All three Comments emphasize that good prediction models need large, inclusive data collaborations. So far, many new predictive and diagnostic models have been developed based on locally available data pipelines. The generation of such new models can be valuable, but represent only a first step, and the translation to clinically useful applications in new environments requires further work and validation. A substantial, global collaborative effort is required to promote immediate sharing of well-documented, anonymized datasets to develop AI models that can be widely used.

Another challenge is that while sharing of code may be widely practised, this is not universally the case. The problem was highlighted prominently for the pandemic prediction model developed at Imperial College, which informed the UK government strategy, and whose developers acknowledged that the “thousands of lines of undocumented C” would require multiple days of training in order for others to use the code. Work quickly began to refactor and document the code given the significance of the model predictions.
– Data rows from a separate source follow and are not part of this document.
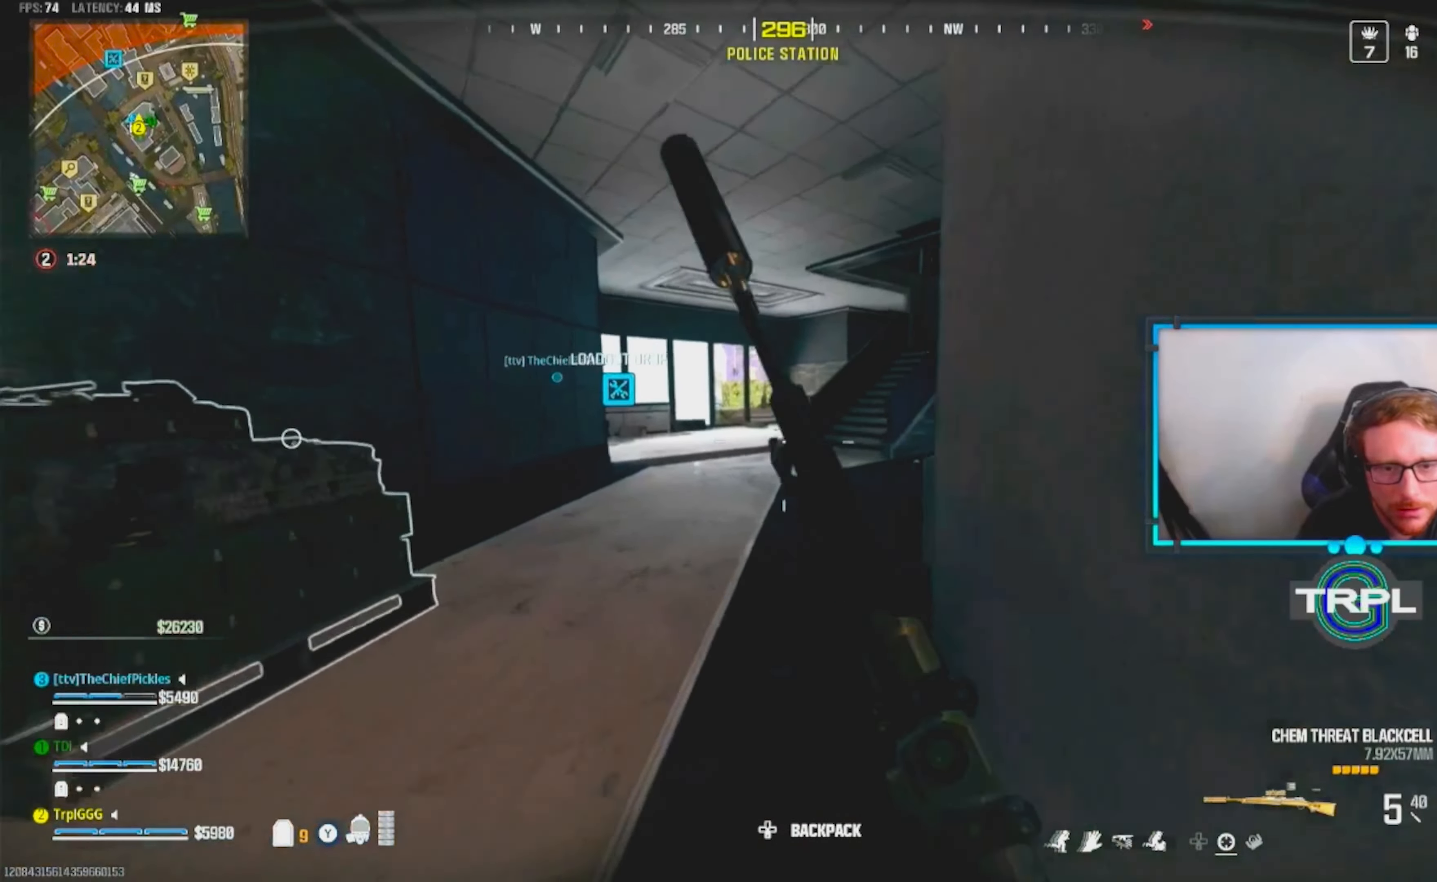
{"dt_ms": 1000, "buttons": ["X"], "left_stick": "left", "right_stick": "center"}
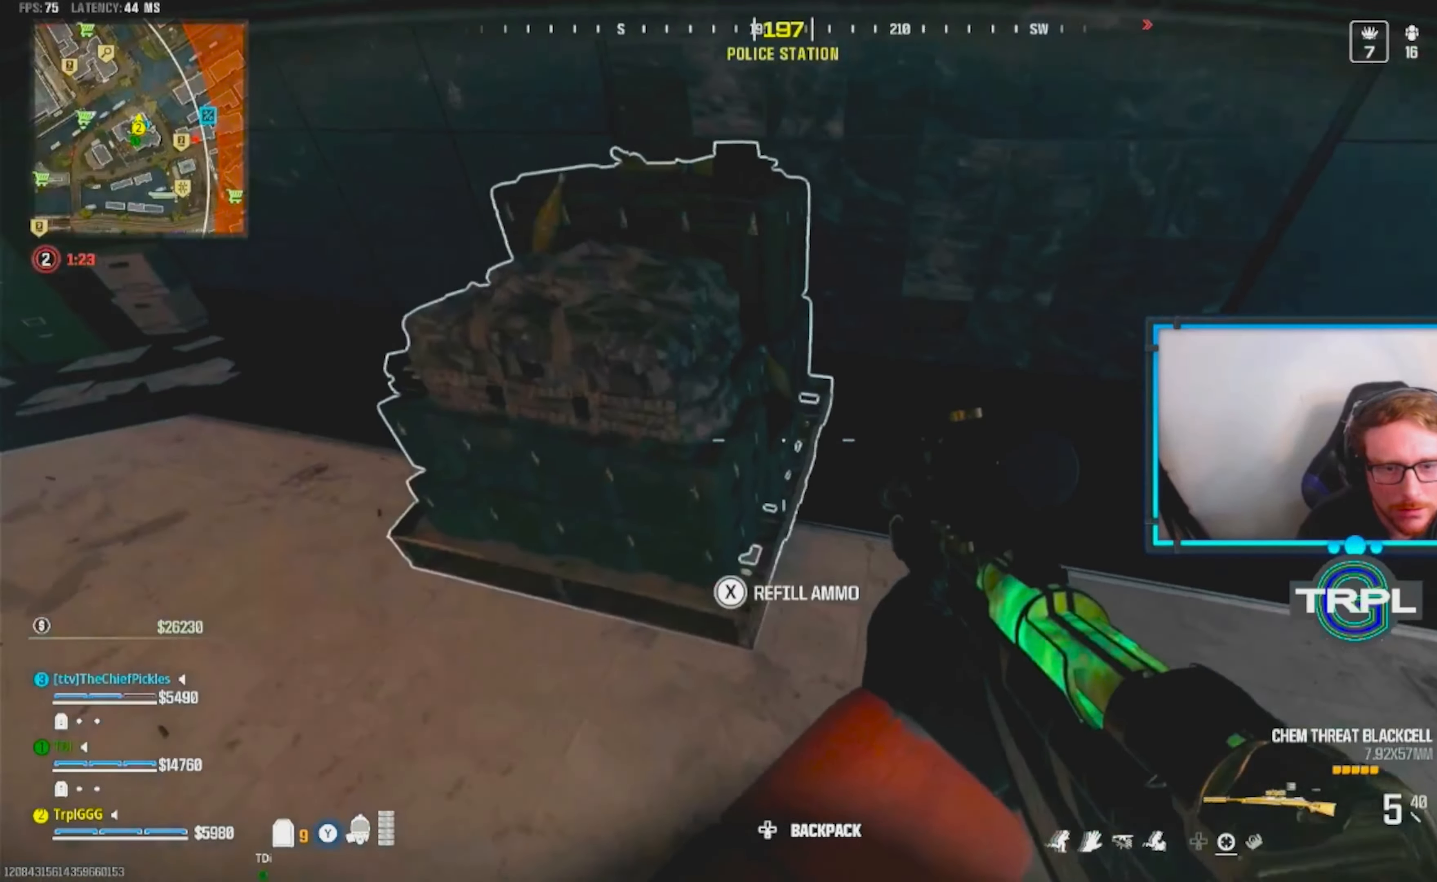
{"dt_ms": 500, "buttons": [], "left_stick": "left", "right_stick": "right", "events": [[50, "left_stick", "up"], [67, "X", "up"], [133, "left_stick", "right"], [150, "X", "down"], [233, "left_stick", "down-left"], [250, "X", "up"], [417, "right_stick", "right"], [483, "left_stick", "left"]]}
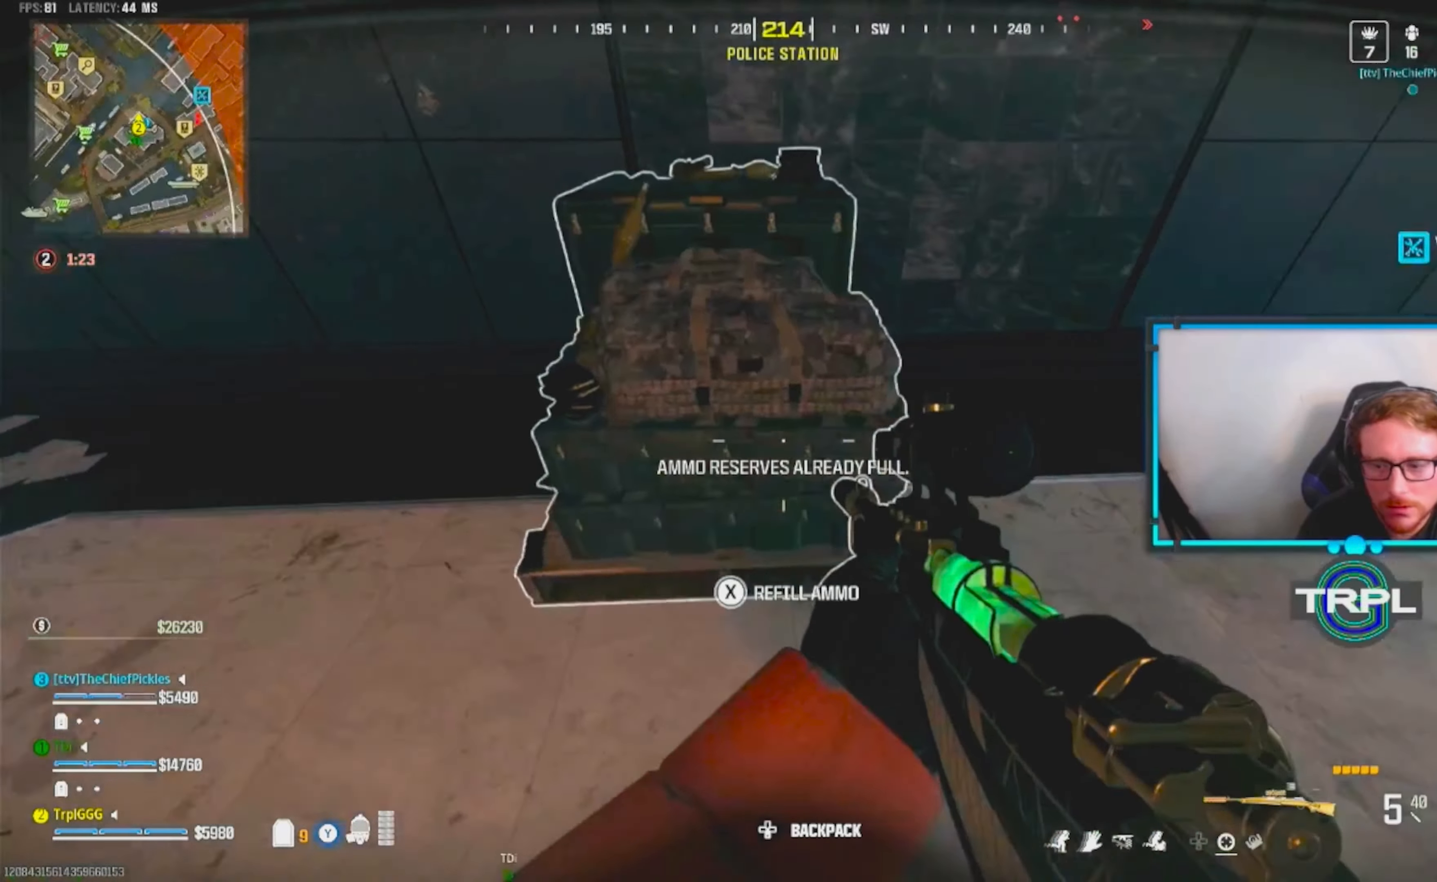
{"dt_ms": 1000, "buttons": ["B"], "left_stick": "up", "right_stick": "center"}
This case points to a related issue, which is that even if code is available, this does not necessarily translate into reusability. To make code reproducible and useful for wider implementation, transparent documentation of model design, assumptions, inputs and hyperparameters are needed, as well as hardware requirements and licensing details. However, the right incentives need to be in place for researchers to focus more on developing reusable software and constructing high-quality datasets, rather than on reporting novel performance results. The San Francisco Declaration on Research Assessment, signed by over 1,950 organizations (including Springer Nature), encourages a rethinking of how scientific research outputs are evaluated beyond conventional journal metrics.

There are many lessons to be learned for the world of scientific research from this pandemic, and that includes scientific publishing, which needs to cope with the overwhelming amount of research papers that have been produced on COVID-19. Researchers in robotics had their wake-up call in 2011 after tsunami waves struck Japan’s Fukushima Daiichi nuclear power plant. Despite impressive robot demonstrations in the preceding decade, robots turned out to be of little help in the most urgent stages of the disaster, to the disappointment of many researchers. The field came together to develop robots better equipped to deal with realistic, challenging environments and scenarios, such as by organizing disaster challenges that stimulate innovation and test robots’ readiness to deal with emergency situations.

Like a nuclear or natural disaster, the pandemic is fast moving and events are difficult to predict. Approaches are needed that can be quickly adapted and of use in various local conditions and countries. The health emergency caused by COVID-19 quickly got the attention of the machine learning field. Now that many of the challenges around data and model sharing, local adaptation and prioritizing work where clinical needs are greatest have been identified, more AI solutions can be expected that are inclusive and will make a global impact.